Publication Date: January 2011
Publisher: Center for Retirement Research at Boston College
Author(s): Nicholas Barr; Peter A. Diamond
Research Area: Economics
The public pension world has seen two innovations in recent years. One is the emergence of notional defined contribution (NDC) plans. The other is the introduction of automatic adjustment mechanisms to help keep pension systems solvent when the economy weakens. This brief looks at the Swedish system to demonstrate how NDCs work and evaluates the workings of the automatic adjustment mechanism in the wake of the 2008 financial crisis.
Sweden passed reform legislation in 1994 that introduced a partially-funded NDC plan.1 The arrangement is conceptually similar to a defined contribution plan in that contributions are accumulated in individual accounts, but different in that the accounts are not fully funded and may be financed entirely on a pay-as-you-go basis. In this setting, the rate of return credited on the account assets is based on a rule rather than on actual returns. The Swedish system uses a notional interest rate equal to the rate of growth of average earnings. However, if a calculation suggests a potential deficit, the notional interest rate is automatically reduced through a “brake” mechanism.
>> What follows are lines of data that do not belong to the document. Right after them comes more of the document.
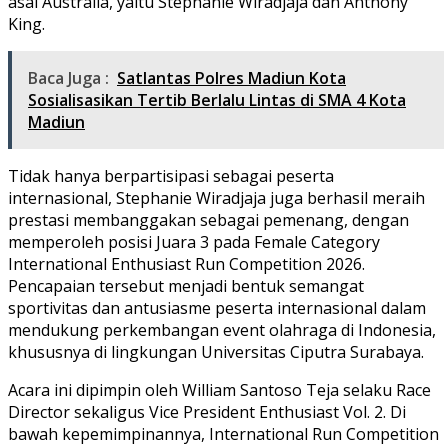
asal Australia, yaitu Stephanie Wiradjaja dan Anthony
King.
Baca Juga :
Satlantas Polres Madiun Kota
Sosialisasikan Tertib Berlalu Lintas di SMA 4 Kota
Madiun
Tidak hanya berpartisipasi sebagai peserta
internasional, Stephanie Wiradjaja juga berhasil meraih
prestasi membanggakan sebagai pemenang, dengan
memperoleh posisi Juara 3 pada Female Category
International Enthusiast Run Competition 2026.
Pencapaian tersebut menjadi bentuk semangat
sportivitas dan antusiasme peserta internasional dalam
mendukung perkembangan event olahraga di Indonesia,
khususnya di lingkungan Universitas Ciputra Surabaya.
Acara ini dipimpin oleh William Santoso Teja selaku Race
Director sekaligus Vice President Enthusiast Vol. 2. Di
bawah kepemimpinannya, International Run Competition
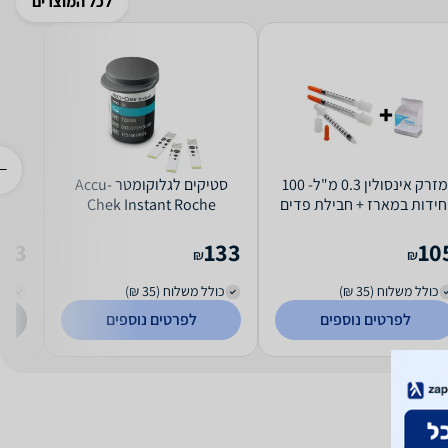
לכל המוצרים
מזרק אינסולין 0.3 מ"ל- 100
סטיקים לגלוקומטר Accu-
חידות במארז + חבילת פדים
Chek Instant Roche
e
ספוגים באלכוהול 200 יח
Diabetes Care
133
133
10
₪
₪
כולל משלוח (35 ₪)
כולל משלוח (35 ₪)
כול
לפרטים נוספים
לפרטים נוספים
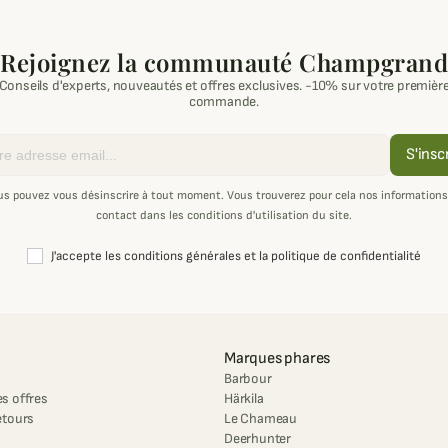
Rejoignez la communauté Champgrand
Conseils d'experts, nouveautés et offres exclusives. -10% sur votre premièr
commande.
S'insc
us pouvez vous désinscrire à tout moment. Vous trouverez pour cela nos informations
contact dans les conditions d'utilisation du site.
J'accepte les conditions générales et la politique de confidentialité
Marques phares
Barbour
s offres
Härkila
etours
Le Chameau
Deerhunter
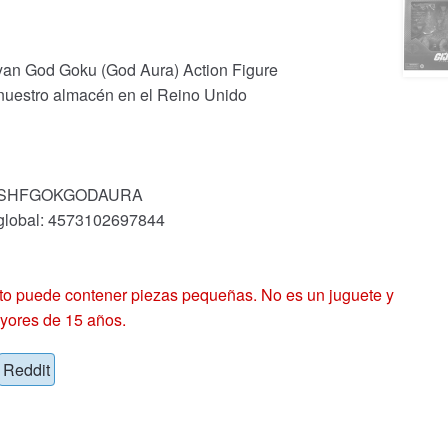
yan God Goku (God Aura) Action Figure
 nuestro almacén en el Reino Unido
ck: SHFGOKGODAURA
 global: 4573102697844
 puede contener piezas pequeñas. No es un juguete y
yores de 15 años.
Reddit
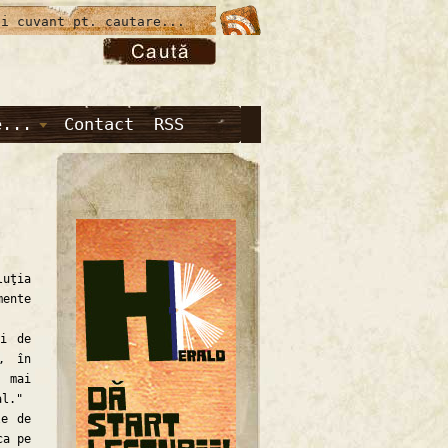
e...
Contact
RSS
uţia
mente
i de
i, în
i mai
al."
e de
ca pe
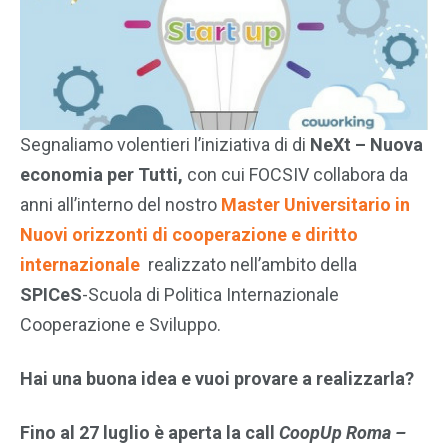
Segnaliamo volentieri l’iniziativa di di
NeXt – Nuova
economia per Tutti,
con cui FOCSIV collabora da
anni all’interno del nostro
Master Universitario in
Nuovi orizzonti di cooperazione e diritto
internazionale
realizzato nell’ambito della
SPICeS
-Scuola di Politica Internazionale
Cooperazione e Sviluppo.
Hai una buona idea e vuoi provare a realizzarla?
Fino al 27 luglio è aperta la call
CoopUp Roma –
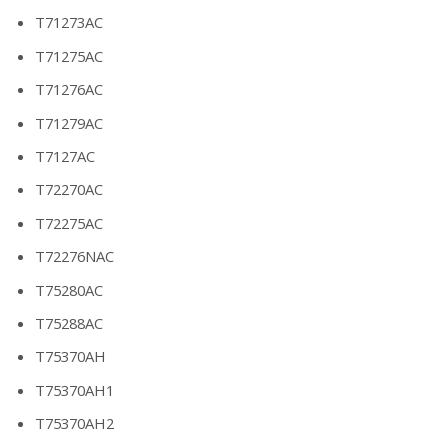
T71273AC
T71275AC
T71276AC
T71279AC
T7127AC
T72270AC
T72275AC
T72276NAC
T75280AC
T75288AC
T75370AH
T75370AH1
T75370AH2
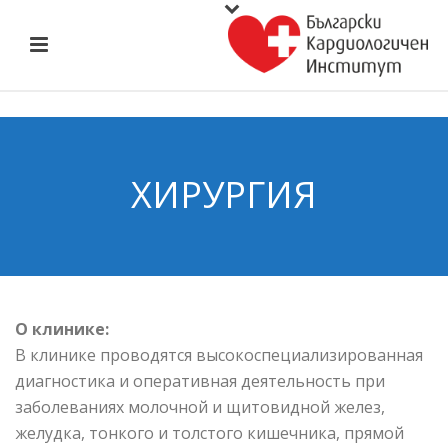
ХИРУРГИЯ
О клинике:
В клинике проводятся высокоспециализированная
диагностика и оперативная деятельность при
заболеваниях молочной и щитовидной желез,
желудка, тонкого и толстого кишечника, прямой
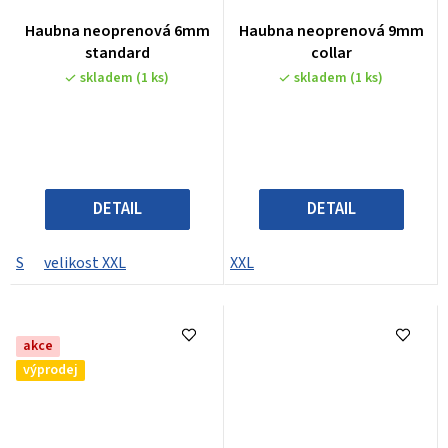
Haubna neoprenová 6mm
Haubna neoprenová 9mm
standard
collar
skladem
(1 ks)
skladem
(1 ks)
DETAIL
DETAIL
S
velikost XXL
XXL
akce
výprodej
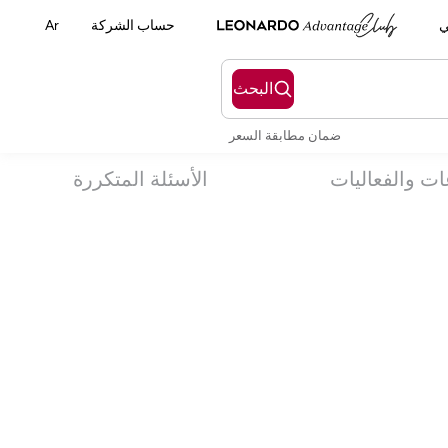
ي
حساب الشركة
Ar
البحث
ضمان مطابقة السعر
ات والفعاليات
الأسئلة المتكررة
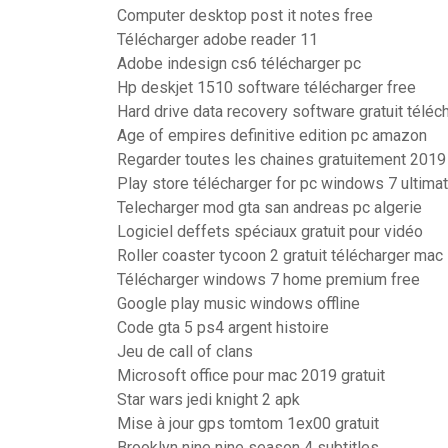
Computer desktop post it notes free
Télécharger adobe reader 11
Adobe indesign cs6 télécharger pc
Hp deskjet 1510 software télécharger free
Hard drive data recovery software gratuit télé
Age of empires definitive edition pc amazon
Regarder toutes les chaines gratuitement 2019
Play store télécharger for pc windows 7 ultima
Telecharger mod gta san andreas pc algerie
Logiciel deffets spéciaux gratuit pour vidéo
Roller coaster tycoon 2 gratuit télécharger mac
Télécharger windows 7 home premium free
Google play music windows offline
Code gta 5 ps4 argent histoire
Jeu de call of clans
Microsoft office pour mac 2019 gratuit
Star wars jedi knight 2 apk
Mise à jour gps tomtom 1ex00 gratuit
Brooklyn nine nine season 4 subtitles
The recent financial crisis has highlighted ways in which the brake mechanism could be improved.
This brief proceeds as follows. The first section describes Sweden’s NDC plan. The second describes the Swedish brake mechanism. The third describes two problems with the current adjustment procedure: 1) it creates the likelihood of large shocks for retirees; and 2) while disadvantaging retirees, it tends to advantage workers. The fourth section presents possible fixes for the current problems. The final section concludes that the Swedish NDC plan could function more effectively with modest changes to the brake mechanism.